Segment Start: Records for the task
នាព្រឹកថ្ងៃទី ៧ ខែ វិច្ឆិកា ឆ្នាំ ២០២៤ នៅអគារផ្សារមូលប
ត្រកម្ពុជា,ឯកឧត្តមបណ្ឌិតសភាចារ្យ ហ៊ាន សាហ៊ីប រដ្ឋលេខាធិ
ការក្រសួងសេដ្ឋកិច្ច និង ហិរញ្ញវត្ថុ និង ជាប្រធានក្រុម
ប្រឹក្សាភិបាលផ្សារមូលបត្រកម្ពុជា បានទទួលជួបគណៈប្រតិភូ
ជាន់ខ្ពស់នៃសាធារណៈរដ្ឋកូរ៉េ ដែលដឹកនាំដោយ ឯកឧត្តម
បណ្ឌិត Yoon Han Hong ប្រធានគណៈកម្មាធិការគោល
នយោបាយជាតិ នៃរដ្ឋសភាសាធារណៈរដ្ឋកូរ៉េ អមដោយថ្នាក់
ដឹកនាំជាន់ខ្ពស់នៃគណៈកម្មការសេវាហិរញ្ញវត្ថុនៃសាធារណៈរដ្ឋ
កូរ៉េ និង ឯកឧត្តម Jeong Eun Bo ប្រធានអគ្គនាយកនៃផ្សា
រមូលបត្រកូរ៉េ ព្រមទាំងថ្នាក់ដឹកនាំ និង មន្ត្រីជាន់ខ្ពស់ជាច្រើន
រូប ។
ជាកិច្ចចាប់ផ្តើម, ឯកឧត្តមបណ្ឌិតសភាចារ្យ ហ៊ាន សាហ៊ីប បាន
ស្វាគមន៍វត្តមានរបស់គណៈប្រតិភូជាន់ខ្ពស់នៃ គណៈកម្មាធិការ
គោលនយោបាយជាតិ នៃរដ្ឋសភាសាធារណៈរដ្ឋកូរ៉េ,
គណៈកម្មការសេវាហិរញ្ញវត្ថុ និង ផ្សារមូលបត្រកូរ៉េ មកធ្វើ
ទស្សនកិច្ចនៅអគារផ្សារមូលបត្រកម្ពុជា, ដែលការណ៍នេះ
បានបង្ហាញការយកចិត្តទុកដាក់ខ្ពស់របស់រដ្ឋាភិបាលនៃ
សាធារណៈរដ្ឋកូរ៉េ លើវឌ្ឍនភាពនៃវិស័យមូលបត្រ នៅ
Segment End: Records for the task
Segment Start: Records for the task
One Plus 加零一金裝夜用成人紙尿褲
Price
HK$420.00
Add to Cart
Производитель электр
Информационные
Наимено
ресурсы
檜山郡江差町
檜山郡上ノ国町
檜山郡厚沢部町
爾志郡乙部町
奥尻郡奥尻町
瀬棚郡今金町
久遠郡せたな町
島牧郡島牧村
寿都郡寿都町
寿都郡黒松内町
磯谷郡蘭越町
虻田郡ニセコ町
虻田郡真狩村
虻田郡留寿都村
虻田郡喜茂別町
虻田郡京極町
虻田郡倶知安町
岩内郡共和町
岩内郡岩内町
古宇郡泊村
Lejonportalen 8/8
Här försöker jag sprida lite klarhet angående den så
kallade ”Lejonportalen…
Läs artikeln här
Segment End: Records for the task
_Exercise details_
The entries above hold a line with "ដឹកនាំជាន់ខ្ពស" and a later line with "សាធារណៈរដ្ឋកូរ៉េ លើវឌ្ឍនភាពនៃវិស័យមូលបត្រ នៅ". Write out exactly those lines and all lines between, nothing more.

_Finished exercise_
ដឹកនាំជាន់ខ្ពស់នៃគណៈកម្មការសេវាហិរញ្ញវត្ថុនៃសាធារណៈរដ្ឋ
កូរ៉េ និង ឯកឧត្តម Jeong Eun Bo ប្រធានអគ្គនាយកនៃផ្សា
រមូលបត្រកូរ៉េ ព្រមទាំងថ្នាក់ដឹកនាំ និង មន្ត្រីជាន់ខ្ពស់ជាច្រើន
រូប ។
ជាកិច្ចចាប់ផ្តើម, ឯកឧត្តមបណ្ឌិតសភាចារ្យ ហ៊ាន សាហ៊ីប បាន
ស្វាគមន៍វត្តមានរបស់គណៈប្រតិភូជាន់ខ្ពស់នៃ គណៈកម្មាធិការ
គោលនយោបាយជាតិ នៃរដ្ឋសភាសាធារណៈរដ្ឋកូរ៉េ,
គណៈកម្មការសេវាហិរញ្ញវត្ថុ និង ផ្សារមូលបត្រកូរ៉េ មកធ្វើ
ទស្សនកិច្ចនៅអគារផ្សារមូលបត្រកម្ពុជា, ដែលការណ៍នេះ
បានបង្ហាញការយកចិត្តទុកដាក់ខ្ពស់របស់រដ្ឋាភិបាលនៃ
សាធារណៈរដ្ឋកូរ៉េ លើវឌ្ឍនភាពនៃវិស័យមូលបត្រ នៅ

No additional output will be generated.